→ **Task goal**
Copy out every line of text in the data below, word for word and in the same order.

→ **Dataset**
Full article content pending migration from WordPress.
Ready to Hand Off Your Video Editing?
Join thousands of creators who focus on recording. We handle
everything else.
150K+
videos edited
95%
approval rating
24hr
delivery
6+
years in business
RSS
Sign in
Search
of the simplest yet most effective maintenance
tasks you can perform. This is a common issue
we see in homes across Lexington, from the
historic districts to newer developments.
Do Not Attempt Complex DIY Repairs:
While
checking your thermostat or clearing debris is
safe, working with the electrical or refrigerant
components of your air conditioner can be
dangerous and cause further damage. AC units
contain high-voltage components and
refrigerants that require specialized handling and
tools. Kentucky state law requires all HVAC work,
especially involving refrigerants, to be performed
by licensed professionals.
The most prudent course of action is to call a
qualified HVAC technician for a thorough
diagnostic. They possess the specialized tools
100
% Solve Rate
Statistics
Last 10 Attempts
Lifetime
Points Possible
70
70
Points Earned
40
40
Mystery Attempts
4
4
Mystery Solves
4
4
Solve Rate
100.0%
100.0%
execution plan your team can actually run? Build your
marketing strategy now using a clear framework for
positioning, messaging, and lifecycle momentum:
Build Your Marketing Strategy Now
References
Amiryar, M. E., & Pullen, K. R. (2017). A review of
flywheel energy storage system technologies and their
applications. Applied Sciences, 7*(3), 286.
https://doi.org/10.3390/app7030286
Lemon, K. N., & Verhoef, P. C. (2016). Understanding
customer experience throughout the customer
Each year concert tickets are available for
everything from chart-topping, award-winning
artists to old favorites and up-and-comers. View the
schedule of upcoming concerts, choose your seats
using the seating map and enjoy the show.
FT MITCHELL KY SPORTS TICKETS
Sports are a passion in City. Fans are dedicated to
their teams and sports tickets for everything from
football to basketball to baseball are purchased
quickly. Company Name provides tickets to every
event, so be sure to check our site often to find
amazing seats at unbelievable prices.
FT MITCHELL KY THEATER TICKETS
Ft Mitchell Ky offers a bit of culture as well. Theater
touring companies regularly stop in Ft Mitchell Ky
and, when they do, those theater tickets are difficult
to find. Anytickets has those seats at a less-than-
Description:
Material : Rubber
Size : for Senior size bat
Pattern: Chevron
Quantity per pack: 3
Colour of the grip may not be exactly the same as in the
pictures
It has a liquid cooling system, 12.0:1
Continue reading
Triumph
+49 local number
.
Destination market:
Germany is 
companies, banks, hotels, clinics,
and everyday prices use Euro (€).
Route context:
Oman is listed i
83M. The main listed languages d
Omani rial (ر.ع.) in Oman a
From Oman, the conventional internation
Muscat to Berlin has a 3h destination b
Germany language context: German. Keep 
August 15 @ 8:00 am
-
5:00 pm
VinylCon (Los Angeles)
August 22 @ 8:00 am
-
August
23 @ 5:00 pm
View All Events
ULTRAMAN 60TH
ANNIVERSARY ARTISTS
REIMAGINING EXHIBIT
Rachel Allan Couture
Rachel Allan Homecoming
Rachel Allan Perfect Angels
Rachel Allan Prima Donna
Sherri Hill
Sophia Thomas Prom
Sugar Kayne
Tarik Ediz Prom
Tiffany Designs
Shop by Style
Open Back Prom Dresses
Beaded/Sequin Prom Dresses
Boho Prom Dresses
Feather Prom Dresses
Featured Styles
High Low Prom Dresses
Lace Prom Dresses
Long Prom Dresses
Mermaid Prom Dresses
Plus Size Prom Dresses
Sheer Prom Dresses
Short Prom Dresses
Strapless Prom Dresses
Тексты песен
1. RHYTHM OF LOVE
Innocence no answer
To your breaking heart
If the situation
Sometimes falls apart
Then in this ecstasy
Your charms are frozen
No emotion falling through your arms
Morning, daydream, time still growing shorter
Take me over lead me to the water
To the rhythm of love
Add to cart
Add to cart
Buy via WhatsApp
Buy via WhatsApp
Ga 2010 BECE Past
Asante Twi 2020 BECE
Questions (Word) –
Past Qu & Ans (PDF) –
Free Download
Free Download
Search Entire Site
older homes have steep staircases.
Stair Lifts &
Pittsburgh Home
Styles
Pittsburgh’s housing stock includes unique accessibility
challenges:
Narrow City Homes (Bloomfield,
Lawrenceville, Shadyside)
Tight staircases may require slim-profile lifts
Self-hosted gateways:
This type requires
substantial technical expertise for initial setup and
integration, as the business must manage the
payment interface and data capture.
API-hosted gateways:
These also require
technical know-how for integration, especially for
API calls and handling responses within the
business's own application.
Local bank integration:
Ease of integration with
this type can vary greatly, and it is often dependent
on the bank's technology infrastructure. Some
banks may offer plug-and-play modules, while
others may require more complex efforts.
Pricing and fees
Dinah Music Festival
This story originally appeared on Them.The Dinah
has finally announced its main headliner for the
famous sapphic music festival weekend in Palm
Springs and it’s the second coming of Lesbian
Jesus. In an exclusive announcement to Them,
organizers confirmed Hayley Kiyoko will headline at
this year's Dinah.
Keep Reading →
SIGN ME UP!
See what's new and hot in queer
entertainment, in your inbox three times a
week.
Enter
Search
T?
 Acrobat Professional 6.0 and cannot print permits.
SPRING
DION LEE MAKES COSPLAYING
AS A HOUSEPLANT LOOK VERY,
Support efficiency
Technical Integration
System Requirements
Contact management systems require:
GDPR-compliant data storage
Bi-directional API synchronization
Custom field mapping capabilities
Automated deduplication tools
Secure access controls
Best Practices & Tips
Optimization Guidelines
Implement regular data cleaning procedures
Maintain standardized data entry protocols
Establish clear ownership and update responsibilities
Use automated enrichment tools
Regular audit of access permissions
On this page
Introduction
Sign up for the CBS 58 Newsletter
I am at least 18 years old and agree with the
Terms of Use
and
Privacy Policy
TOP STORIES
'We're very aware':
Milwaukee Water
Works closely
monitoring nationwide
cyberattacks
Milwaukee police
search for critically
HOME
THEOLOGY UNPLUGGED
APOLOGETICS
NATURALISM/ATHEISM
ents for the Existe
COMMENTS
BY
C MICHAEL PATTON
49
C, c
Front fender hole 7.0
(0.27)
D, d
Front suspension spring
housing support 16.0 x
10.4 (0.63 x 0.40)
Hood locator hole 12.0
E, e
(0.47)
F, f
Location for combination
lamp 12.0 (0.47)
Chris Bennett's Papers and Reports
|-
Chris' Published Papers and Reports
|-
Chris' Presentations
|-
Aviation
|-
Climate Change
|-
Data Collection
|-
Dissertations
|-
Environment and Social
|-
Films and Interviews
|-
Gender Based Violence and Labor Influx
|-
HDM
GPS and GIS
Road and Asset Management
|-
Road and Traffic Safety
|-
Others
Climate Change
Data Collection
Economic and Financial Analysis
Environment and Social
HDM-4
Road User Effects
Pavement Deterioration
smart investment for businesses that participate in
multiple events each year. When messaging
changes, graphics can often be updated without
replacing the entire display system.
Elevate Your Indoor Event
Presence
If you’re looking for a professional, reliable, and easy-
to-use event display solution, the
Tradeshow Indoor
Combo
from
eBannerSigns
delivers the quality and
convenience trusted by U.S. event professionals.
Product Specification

→ **Task output**
Full article content pending migration from WordPress.
Ready to Hand Off Your Video Editing?
Join thousands of creators who focus on recording. We handle
everything else.
150K+
videos edited
95%
approval rating
24hr
delivery
6+
years in business
RSS
Sign in
Search
of the simplest yet most effective maintenance
tasks you can perform. This is a common issue
we see in homes across Lexington, from the
historic districts to newer developments.
Do Not Attempt Complex DIY Repairs:
While
checking your thermostat or clearing debris is
safe, working with the electrical or refrigerant
components of your air conditioner can be
dangerous and cause further damage. AC units
contain high-voltage components and
refrigerants that require specialized handling and
tools. Kentucky state law requires all HVAC work,
especially involving refrigerants, to be performed
by licensed professionals.
The most prudent course of action is to call a
qualified HVAC technician for a thorough
diagnostic. They possess the specialized tools
100
% Solve Rate
Statistics
Last 10 Attempts
Lifetime
Points Possible
70
70
Points Earned
40
40
Mystery Attempts
4
4
Mystery Solves
4
4
Solve Rate
100.0%
100.0%
execution plan your team can actually run? Build your
marketing strategy now using a clear framework for
positioning, messaging, and lifecycle momentum:
Build Your Marketing Strategy Now
References
Amiryar, M. E., & Pullen, K. R. (2017). A review of
flywheel energy storage system technologies and their
applications. Applied Sciences, 7*(3), 286.
https://doi.org/10.3390/app7030286
Lemon, K. N., & Verhoef, P. C. (2016). Understanding
customer experience throughout the customer
Each year concert tickets are available for
everything from chart-topping, award-winning
artists to old favorites and up-and-comers. View the
schedule of upcoming concerts, choose your seats
using the seating map and enjoy the show.
FT MITCHELL KY SPORTS TICKETS
Sports are a passion in City. Fans are dedicated to
their teams and sports tickets for everything from
football to basketball to baseball are purchased
quickly. Company Name provides tickets to every
event, so be sure to check our site often to find
amazing seats at unbelievable prices.
FT MITCHELL KY THEATER TICKETS
Ft Mitchell Ky offers a bit of culture as well. Theater
touring companies regularly stop in Ft Mitchell Ky
and, when they do, those theater tickets are difficult
to find. Anytickets has those seats at a less-than-
Description:
Material : Rubber
Size : for Senior size bat
Pattern: Chevron
Quantity per pack: 3
Colour of the grip may not be exactly the same as in the
pictures
It has a liquid cooling system, 12.0:1
Continue reading
Triumph
+49 local number
.
Destination market:
Germany is 
companies, banks, hotels, clinics,
and everyday prices use Euro (€).
Route context:
Oman is listed i
83M. The main listed languages d
Omani rial (ر.ع.) in Oman a
From Oman, the conventional internation
Muscat to Berlin has a 3h destination b
Germany language context: German. Keep 
August 15 @ 8:00 am
-
5:00 pm
VinylCon (Los Angeles)
August 22 @ 8:00 am
-
August
23 @ 5:00 pm
View All Events
ULTRAMAN 60TH
ANNIVERSARY ARTISTS
REIMAGINING EXHIBIT
Rachel Allan Couture
Rachel Allan Homecoming
Rachel Allan Perfect Angels
Rachel Allan Prima Donna
Sherri Hill
Sophia Thomas Prom
Sugar Kayne
Tarik Ediz Prom
Tiffany Designs
Shop by Style
Open Back Prom Dresses
Beaded/Sequin Prom Dresses
Boho Prom Dresses
Feather Prom Dresses
Featured Styles
High Low Prom Dresses
Lace Prom Dresses
Long Prom Dresses
Mermaid Prom Dresses
Plus Size Prom Dresses
Sheer Prom Dresses
Short Prom Dresses
Strapless Prom Dresses
Тексты песен
1. RHYTHM OF LOVE
Innocence no answer
To your breaking heart
If the situation
Sometimes falls apart
Then in this ecstasy
Your charms are frozen
No emotion falling through your arms
Morning, daydream, time still growing shorter
Take me over lead me to the water
To the rhythm of love
Add to cart
Add to cart
Buy via WhatsApp
Buy via WhatsApp
Ga 2010 BECE Past
Asante Twi 2020 BECE
Questions (Word) –
Past Qu & Ans (PDF) –
Free Download
Free Download
Search Entire Site
older homes have steep staircases.
Stair Lifts &
Pittsburgh Home
Styles
Pittsburgh’s housing stock includes unique accessibility
challenges:
Narrow City Homes (Bloomfield,
Lawrenceville, Shadyside)
Tight staircases may require slim-profile lifts
Self-hosted gateways:
This type requires
substantial technical expertise for initial setup and
integration, as the business must manage the
payment interface and data capture.
API-hosted gateways:
These also require
technical know-how for integration, especially for
API calls and handling responses within the
business's own application.
Local bank integration:
Ease of integration with
this type can vary greatly, and it is often dependent
on the bank's technology infrastructure. Some
banks may offer plug-and-play modules, while
others may require more complex efforts.
Pricing and fees
Dinah Music Festival
This story originally appeared on Them.The Dinah
has finally announced its main headliner for the
famous sapphic music festival weekend in Palm
Springs and it’s the second coming of Lesbian
Jesus. In an exclusive announcement to Them,
organizers confirmed Hayley Kiyoko will headline at
this year's Dinah.
Keep Reading →
SIGN ME UP!
See what's new and hot in queer
entertainment, in your inbox three times a
week.
Enter
Search
T?
 Acrobat Professional 6.0 and cannot print permits.
SPRING
DION LEE MAKES COSPLAYING
AS A HOUSEPLANT LOOK VERY,
Support efficiency
Technical Integration
System Requirements
Contact management systems require:
GDPR-compliant data storage
Bi-directional API synchronization
Custom field mapping capabilities
Automated deduplication tools
Secure access controls
Best Practices & Tips
Optimization Guidelines
Implement regular data cleaning procedures
Maintain standardized data entry protocols
Establish clear ownership and update responsibilities
Use automated enrichment tools
Regular audit of access permissions
On this page
Introduction
Sign up for the CBS 58 Newsletter
I am at least 18 years old and agree with the
Terms of Use
and
Privacy Policy
TOP STORIES
'We're very aware':
Milwaukee Water
Works closely
monitoring nationwide
cyberattacks
Milwaukee police
search for critically
HOME
THEOLOGY UNPLUGGED
APOLOGETICS
NATURALISM/ATHEISM
ents for the Existe
COMMENTS
BY
C MICHAEL PATTON
49
C, c
Front fender hole 7.0
(0.27)
D, d
Front suspension spring
housing support 16.0 x
10.4 (0.63 x 0.40)
Hood locator hole 12.0
E, e
(0.47)
F, f
Location for combination
lamp 12.0 (0.47)
Chris Bennett's Papers and Reports
|-
Chris' Published Papers and Reports
|-
Chris' Presentations
|-
Aviation
|-
Climate Change
|-
Data Collection
|-
Dissertations
|-
Environment and Social
|-
Films and Interviews
|-
Gender Based Violence and Labor Influx
|-
HDM
GPS and GIS
Road and Asset Management
|-
Road and Traffic Safety
|-
Others
Climate Change
Data Collection
Economic and Financial Analysis
Environment and Social
HDM-4
Road User Effects
Pavement Deterioration
smart investment for businesses that participate in
multiple events each year. When messaging
changes, graphics can often be updated without
replacing the entire display system.
Elevate Your Indoor Event
Presence
If you’re looking for a professional, reliable, and easy-
to-use event display solution, the
Tradeshow Indoor
Combo
from
eBannerSigns
delivers the quality and
convenience trusted by U.S. event professionals.
Product Specification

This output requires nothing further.